When Creffield left the jail the other prisoners hooted and hissed him. He shouted “Glory be to Jesus!”



Corvallis Gazette Tue 9/20/1904 p3

Creffield Gets Two Years


The lecher Creffield, self-styled Elijah II, bogus prophet of God, religious hypnotist, impostor and all-round dangerous individual, goes to the Oregon state prison for two years for the crime of adultery. This was the decision of a just tribunal that tried his case last Friday. Until the very last, this brazen moral leper, claimed innocence and in the face of overwhelming testimony of his guilt claimed that he was not guilty and further added to the sacrilegious infamy of his cause by asserting boldly that God would plead his cause. What grounds he had for claiming innocence or by what interpretation of Scripture he justified his assertion is a mystery. If God plead his cause his whole scheme of religion has met with divine disapproval, unless he considers disgrace and prison life and ostracism as an evidence of divine favor, which he may yet claim in order to further delude his unhappy victims.


By the judgment of an impartial judge, an unbiased jury, by eye witnesses and by the force of his own acts for more than two years, Creffield has been pronounced guilty and has been sentenced to suffer for the wrongs he has committed.


The sentence is too light. It is not commensurate with the enormity of the crime. The work of this dangerous man has been far more extensive and far-reaching in its results than most people allow themselves to think.


The stigma of the insane asylum will never leave those who are there even though they in time gain their liberty. The dangerous religious doctrines inculcated will probably never be eradicated from their minds.
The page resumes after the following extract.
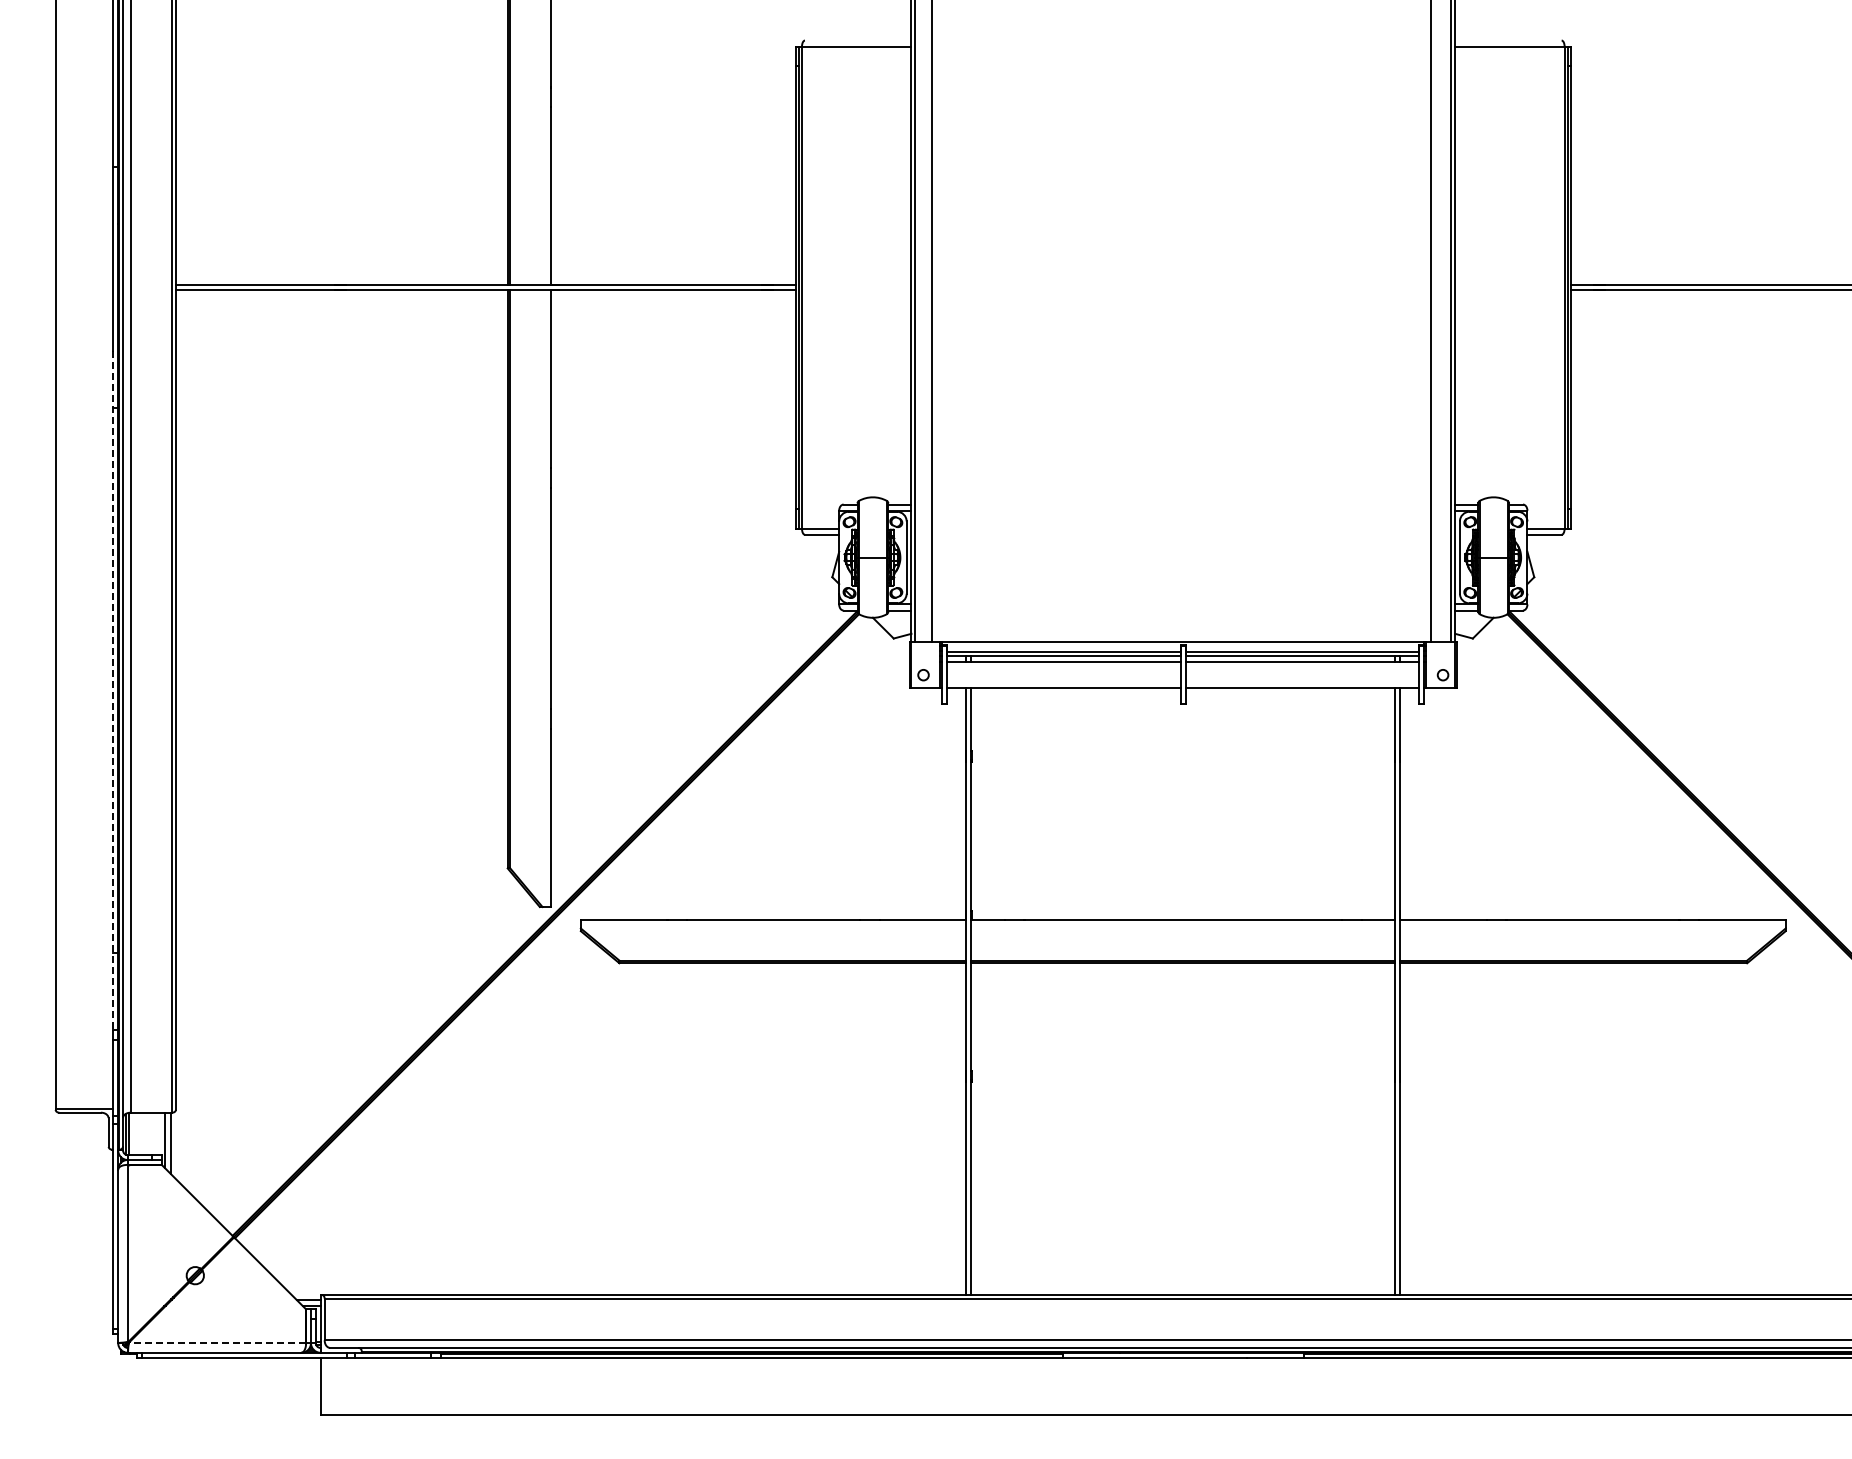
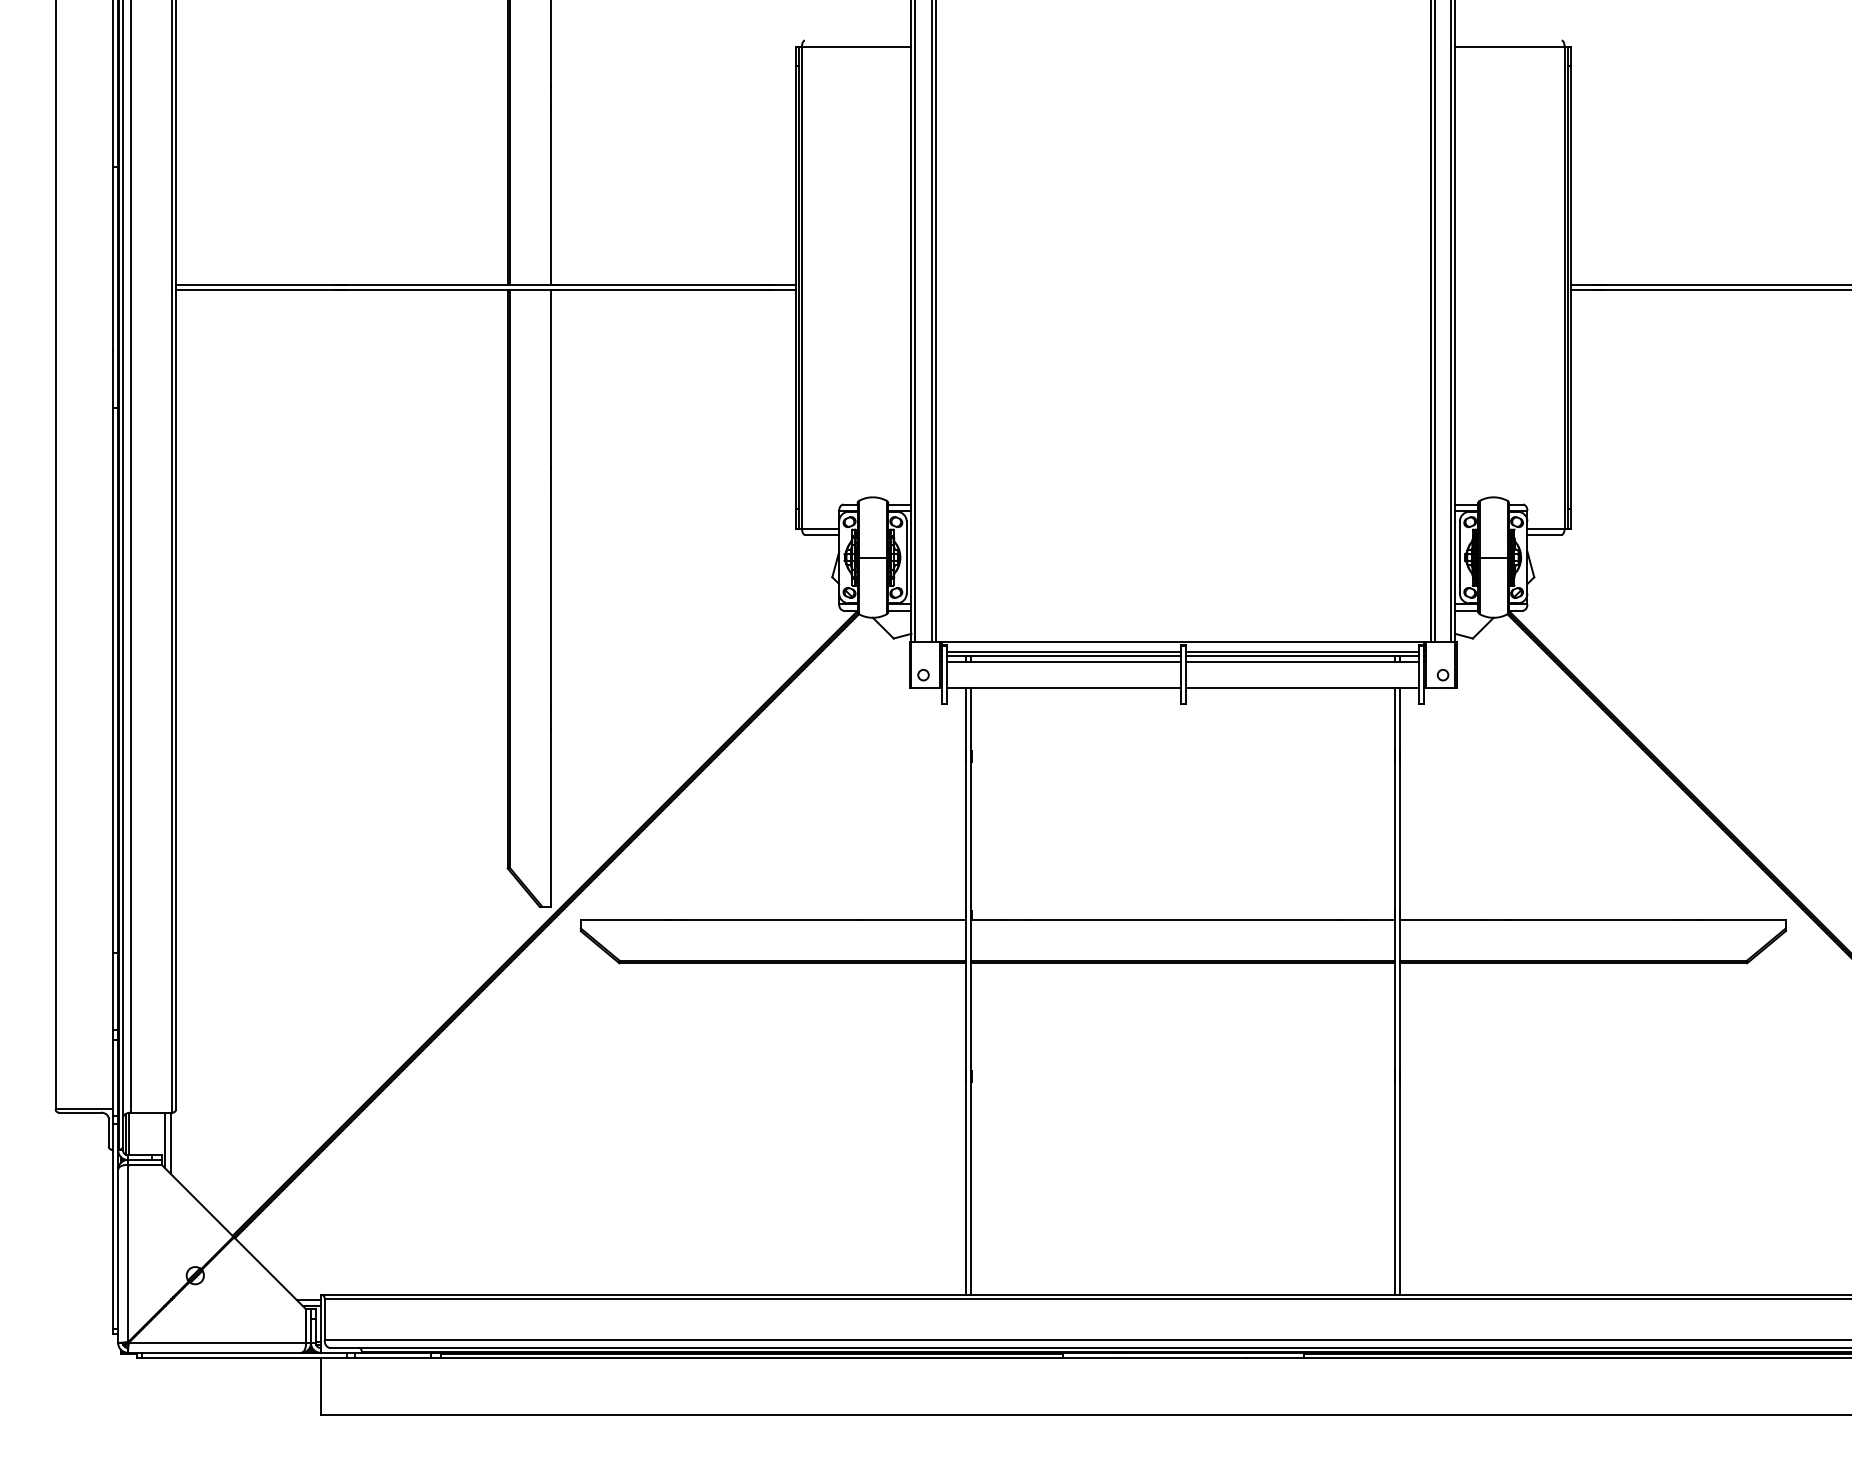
line at (935, 322): none -> present
line at (1434, 322): none -> present
line at (113, 691): dashed -> solid
line at (217, 1343): dashed -> solid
The very fact that the city of Corvallis has endured him and his sect for so long without making pronounced effort to have them removed has had a baleful and deadening effect upon public morality.


Corvallis Times 9/21/1904 p2

Creffield’s Confession


Newspaper accounts of the Creffield trial tell how the scoundrel confessed his crime, and how he claimed he was ordered of God to do the deed. It appears also that he regularly taught the practice of adultery as a part of his doctrines. His example is an extreme case of depravity, robed in the livery of Heaven, posing as a saint and mouthing of sacred things while secretly playing the libertine. His like in perfidy and dishonor would be hard to duplicate on the face of the earth. The man who lies in wait and shoots his victim down is a gentleman compared to this man-shaped reptile. The fire-bug is one of the lowest and most despicable of offenders, but he is even more respectable compared to this rotten Creffield. The ordinary libertine who enters a home and contaminates it is vile beyond compare, but this offense is trivial in contrast with that of him who does the same thing on a false pretense of Christianity and with the name of Jesus and God on his dirty lips. In vileness, diabolism and all-round deviltry, Creffield is unmatched, and matchless as his own avowals and the desolate condition of his asylum victims so faithfully prove. In his brazen confession, there is full and satisfactory explanation of why those he had wronged drove him, tarred and feathered from Corvallis, and a wonderful exhibition by them of self control and respect for legal authority, in that they did nothing worse.